0
votes

I want to copy multiple .gz files from one gcs bucket to another. File name pattern has prefix as 'Logs_' and suffix as date like '20160909',so full file name will be Logs_2016090.gz, Logs_20160908.gz etc. I want to copy all files starting with Logs_ from one gcs bucket to another gcs bucket. For this I am using wildcard character * at the end like Logs_*.gz for copy operation as below:

Storage.Objects.Copy request =
            storageService
                .objects()
                .copy("source_bucket", "Logs_*.gz", "destination_bucket", ".", content);

Above I am using "." because all files has to be copied to destination_bucket, so I can't specify single file name there. Unfortunately, this code doesn't work and error that file doesn't exist. I am not sure what change is required here. Any java link or any piece of code will be helpful. Thanks !!

1

1 Answers

1
votes

While the gsutil command-line utility happily supports wildcards, the GCS APIs themselves are lower level commands and do not.
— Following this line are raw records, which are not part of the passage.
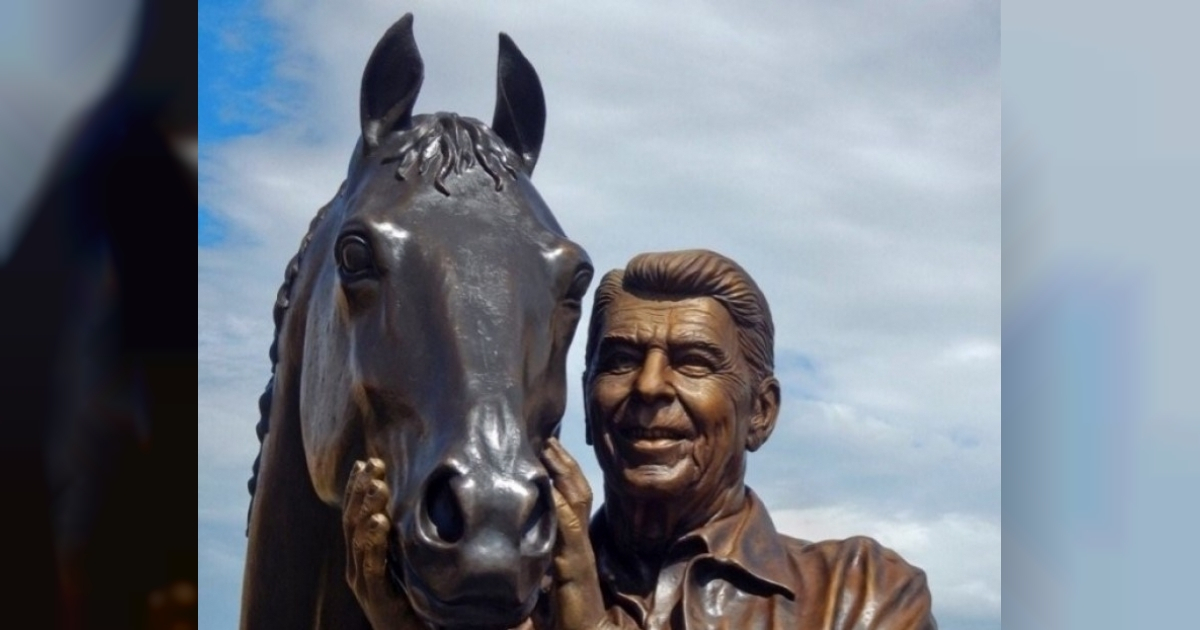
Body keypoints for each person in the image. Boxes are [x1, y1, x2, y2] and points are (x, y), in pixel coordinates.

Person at [345, 249, 936, 629]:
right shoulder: (507, 598)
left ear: (762, 412)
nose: (650, 385)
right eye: (622, 360)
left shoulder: (860, 594)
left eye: (694, 362)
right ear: (586, 400)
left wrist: (581, 605)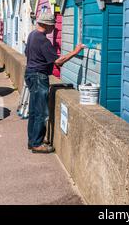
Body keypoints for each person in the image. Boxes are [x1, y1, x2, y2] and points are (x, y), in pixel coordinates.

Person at [25, 13, 84, 153]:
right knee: (41, 112)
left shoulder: (32, 35)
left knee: (33, 110)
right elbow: (58, 61)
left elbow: (28, 53)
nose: (53, 28)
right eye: (52, 25)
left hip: (30, 74)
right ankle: (36, 144)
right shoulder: (43, 40)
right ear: (46, 24)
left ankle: (32, 140)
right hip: (39, 76)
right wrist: (75, 51)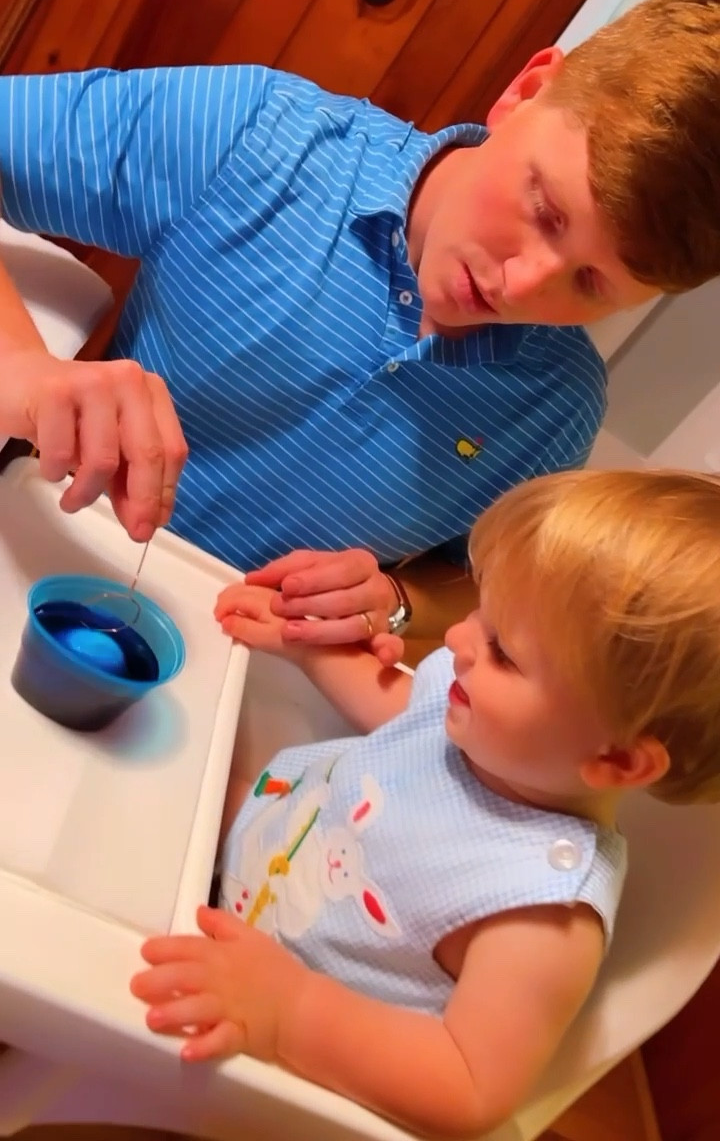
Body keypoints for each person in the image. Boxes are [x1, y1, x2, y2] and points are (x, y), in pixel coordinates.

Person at [1, 0, 719, 654]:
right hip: (35, 547)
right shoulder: (257, 135)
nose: (522, 283)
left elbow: (478, 576)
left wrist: (402, 603)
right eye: (545, 210)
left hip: (221, 679)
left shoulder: (555, 409)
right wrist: (25, 371)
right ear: (526, 89)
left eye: (590, 283)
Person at [130, 468, 720, 1138]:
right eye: (482, 615)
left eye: (502, 651)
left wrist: (290, 1010)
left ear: (616, 759)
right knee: (148, 742)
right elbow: (403, 710)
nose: (457, 643)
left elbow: (469, 1086)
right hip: (251, 848)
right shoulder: (484, 722)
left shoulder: (537, 910)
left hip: (271, 1027)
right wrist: (306, 650)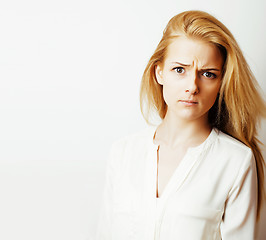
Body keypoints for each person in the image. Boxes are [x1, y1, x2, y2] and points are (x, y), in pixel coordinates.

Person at [96, 10, 266, 240]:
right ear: (159, 73)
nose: (192, 86)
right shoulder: (123, 153)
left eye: (208, 74)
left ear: (221, 83)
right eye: (179, 70)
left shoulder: (236, 161)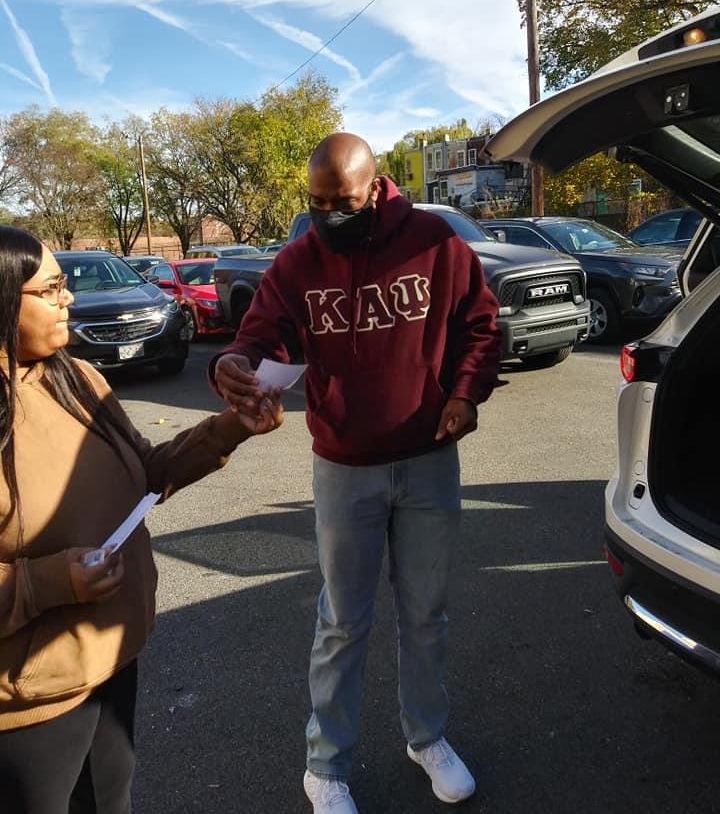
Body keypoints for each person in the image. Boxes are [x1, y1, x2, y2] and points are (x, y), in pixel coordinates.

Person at [212, 132, 501, 813]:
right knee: (343, 620)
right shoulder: (297, 263)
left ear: (378, 188)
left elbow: (481, 327)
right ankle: (326, 766)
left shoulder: (435, 244)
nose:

The storage.objects.copy method must have one precise source and one precise destination.

I recommend one of the following:

  • Use a small script invoking gsutil, or
  • Make a storage.objects.list call to get the names of all matching source objects, then iterate over them, calling copy for each, or
  • If you're dealing with more than, say, 10 TB or so of gzip files, consider using Google's Cloud Storage Transfer Service to copy the files.